Build any CSS box-shadow visually with sliders for offset, blur, spread, and color, with instant preview and copy-ready output.

What this generates

CSS box-shadow declarations, built from sliders. The preview updates as you drag, so you see what the shadow looks like before committing the values. The CSS line at the bottom is copy-ready.

Five presets cover the common cases:

  • Subtle: 1px nudge, very low opacity. The default Material elevation 1.
  • Soft: 4-12px lift, medium opacity. Default for most cards.
  • Lifted: dramatic drop with negative spread. For modals and overlays.
  • Glow: zero offset, blur with positive spread, brand-colored. For focus states.
  • Inset: shadow inside the box, mimicking a pressed button.

Pick a preset, then tune from there.

What each control does

X / Y offset: where the shadow lands relative to the box. Positive Y = below; negative Y = above. Most realistic shadows have Y > 0 because light typically comes from above.

Blur radius: how soft the shadow is. 0 = hard edge (rare; looks unnatural). 4-16px = typical card shadow. 20-50px = exaggerated, theatrical. Higher blur usually means lower opacity to keep the shadow subtle.

Spread: how big the shadow is at full opacity before blur. Negative spread shrinks the shadow inside the box’s boundary, which looks like the box is floating off the page. Positive spread expands the shadow, which looks like a glow.

Opacity: how strong the shadow is. Most realistic shadows sit between 0.1 and 0.3. Anything above 0.5 looks heavy and dated.

Inset: flips the shadow inward. Used for “pressed” UI elements, sunken inputs, and concave surfaces.

Common patterns

A modern Material/Tailwind-style card stack uses multiple shadows layered:

box-shadow:
  0 1px 2px rgba(0, 0, 0, 0.06),
  0 4px 12px rgba(0, 0, 0, 0.08);

The first shadow is tight and dark, suggesting the immediate edge contact. The second is diffuse and lighter, suggesting ambient occlusion. The combination looks much more realistic than a single shadow at higher opacity.

This generator handles single shadows. For stacked shadows, generate each piece separately and concatenate.

Realistic shadow math

Real shadows in physics depend on:

  • Light direction: top-down means Y > 0
  • Distance from light: more distance = larger, blurrier shadow
  • Height above surface: higher = larger spread, more blur

For a card “floating 4px above the page” under a soft overhead light, sensible values are:

  • Y offset: 4-8px
  • Blur: 12-24px
  • Opacity: 0.08-0.15

For a card “lifted 16px under a stage light”:

  • Y offset: 12-20px
  • Blur: 32-48px
  • Opacity: 0.15-0.25

These aren’t rules, they’re starting points. Designers tune by eye.

━━━━━━━━━━━━━━━━

### [SHORT TASK 1]
Please return the box-shadow guide's wording starting with "What each control" and going on through "like a glow.".
### [SHORT TASK 2]
Name the five presets the box-shadow guide offers.

━━━━━━━━━━━━━━━━

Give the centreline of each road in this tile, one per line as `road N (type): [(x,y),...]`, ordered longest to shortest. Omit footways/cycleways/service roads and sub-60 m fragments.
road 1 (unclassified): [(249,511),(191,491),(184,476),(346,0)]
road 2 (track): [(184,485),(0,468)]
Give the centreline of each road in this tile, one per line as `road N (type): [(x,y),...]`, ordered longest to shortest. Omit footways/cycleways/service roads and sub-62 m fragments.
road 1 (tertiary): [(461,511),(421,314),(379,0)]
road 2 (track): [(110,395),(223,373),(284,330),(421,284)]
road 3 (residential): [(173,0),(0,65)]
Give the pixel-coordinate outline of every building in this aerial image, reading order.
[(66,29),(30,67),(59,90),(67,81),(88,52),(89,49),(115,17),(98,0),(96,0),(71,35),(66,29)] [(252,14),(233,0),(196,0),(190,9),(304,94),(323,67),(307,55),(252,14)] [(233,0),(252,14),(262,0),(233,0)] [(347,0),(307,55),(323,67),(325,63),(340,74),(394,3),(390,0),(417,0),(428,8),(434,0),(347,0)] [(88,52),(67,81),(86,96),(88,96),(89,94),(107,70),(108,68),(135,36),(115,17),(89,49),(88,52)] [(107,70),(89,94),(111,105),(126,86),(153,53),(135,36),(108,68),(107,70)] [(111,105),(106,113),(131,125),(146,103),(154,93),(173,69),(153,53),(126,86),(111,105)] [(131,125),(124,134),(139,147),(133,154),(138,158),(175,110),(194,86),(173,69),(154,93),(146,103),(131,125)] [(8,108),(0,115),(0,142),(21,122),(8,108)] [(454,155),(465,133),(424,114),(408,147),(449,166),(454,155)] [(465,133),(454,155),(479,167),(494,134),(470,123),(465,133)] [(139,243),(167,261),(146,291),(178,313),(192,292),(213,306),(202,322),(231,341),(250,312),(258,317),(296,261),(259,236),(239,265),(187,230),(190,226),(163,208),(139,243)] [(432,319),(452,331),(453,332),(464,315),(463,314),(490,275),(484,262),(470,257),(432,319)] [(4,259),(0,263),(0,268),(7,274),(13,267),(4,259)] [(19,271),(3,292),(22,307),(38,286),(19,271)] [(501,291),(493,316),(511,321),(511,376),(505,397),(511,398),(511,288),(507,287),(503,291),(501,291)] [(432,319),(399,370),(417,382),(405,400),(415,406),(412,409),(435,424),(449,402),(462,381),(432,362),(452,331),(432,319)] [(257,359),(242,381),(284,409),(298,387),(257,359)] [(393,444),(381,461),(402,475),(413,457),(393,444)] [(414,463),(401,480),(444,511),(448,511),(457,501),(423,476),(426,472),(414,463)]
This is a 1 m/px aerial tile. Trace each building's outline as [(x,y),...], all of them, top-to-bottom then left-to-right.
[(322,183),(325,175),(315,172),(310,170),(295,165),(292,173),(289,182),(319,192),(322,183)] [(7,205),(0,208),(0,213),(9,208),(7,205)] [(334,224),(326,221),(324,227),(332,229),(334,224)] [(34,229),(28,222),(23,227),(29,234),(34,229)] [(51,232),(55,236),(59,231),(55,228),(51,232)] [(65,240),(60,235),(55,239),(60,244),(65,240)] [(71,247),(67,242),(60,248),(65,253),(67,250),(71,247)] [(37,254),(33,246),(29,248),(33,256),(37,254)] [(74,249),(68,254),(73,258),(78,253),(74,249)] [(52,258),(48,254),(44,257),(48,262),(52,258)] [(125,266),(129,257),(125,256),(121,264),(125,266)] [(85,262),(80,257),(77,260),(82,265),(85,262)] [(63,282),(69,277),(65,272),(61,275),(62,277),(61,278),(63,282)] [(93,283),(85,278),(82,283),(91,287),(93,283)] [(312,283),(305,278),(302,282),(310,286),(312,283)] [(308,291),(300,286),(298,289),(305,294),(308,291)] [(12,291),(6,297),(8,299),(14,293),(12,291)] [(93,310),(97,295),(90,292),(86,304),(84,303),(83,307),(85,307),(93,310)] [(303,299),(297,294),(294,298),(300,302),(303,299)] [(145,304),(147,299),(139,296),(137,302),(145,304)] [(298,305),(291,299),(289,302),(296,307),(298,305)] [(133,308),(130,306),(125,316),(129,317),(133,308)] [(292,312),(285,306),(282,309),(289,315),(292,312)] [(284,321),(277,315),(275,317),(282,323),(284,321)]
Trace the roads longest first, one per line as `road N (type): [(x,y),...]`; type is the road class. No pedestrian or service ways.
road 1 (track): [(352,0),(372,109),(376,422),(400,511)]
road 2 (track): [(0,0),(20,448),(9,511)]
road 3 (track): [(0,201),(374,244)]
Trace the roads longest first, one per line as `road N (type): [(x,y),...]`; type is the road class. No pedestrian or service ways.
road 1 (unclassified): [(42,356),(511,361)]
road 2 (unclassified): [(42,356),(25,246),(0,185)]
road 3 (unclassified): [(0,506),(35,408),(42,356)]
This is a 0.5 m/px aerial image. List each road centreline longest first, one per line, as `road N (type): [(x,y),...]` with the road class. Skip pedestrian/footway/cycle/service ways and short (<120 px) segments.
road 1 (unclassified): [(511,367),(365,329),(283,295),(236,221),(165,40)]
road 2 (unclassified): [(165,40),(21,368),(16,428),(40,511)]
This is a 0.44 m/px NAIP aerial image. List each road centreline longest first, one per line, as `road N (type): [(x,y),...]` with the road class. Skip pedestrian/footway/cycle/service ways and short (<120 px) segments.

━━━━━━━━━━━━━━━━

### [FINAL RESULT 1]
What each control does

X / Y offset: where the shadow lands relative to the box. Positive Y = below; negative Y = above. Most realistic shadows have Y > 0 because light typically comes from above.

Blur radius: how soft the shadow is. 0 = hard edge (rare; looks unnatural). 4-16px = typical card shadow. 20-50px = exaggerated, theatrical. Higher blur usually means lower opacity to keep the shadow subtle.

Spread: how big the shadow is at full opacity before blur. Negative spread shrinks the shadow inside the box’s boundary, which looks like the box is floating off the page. Positive spread expands the shadow, which looks like a glow.

### [FINAL RESULT 2]
Subtle, Soft, Lifted, Glow, Inset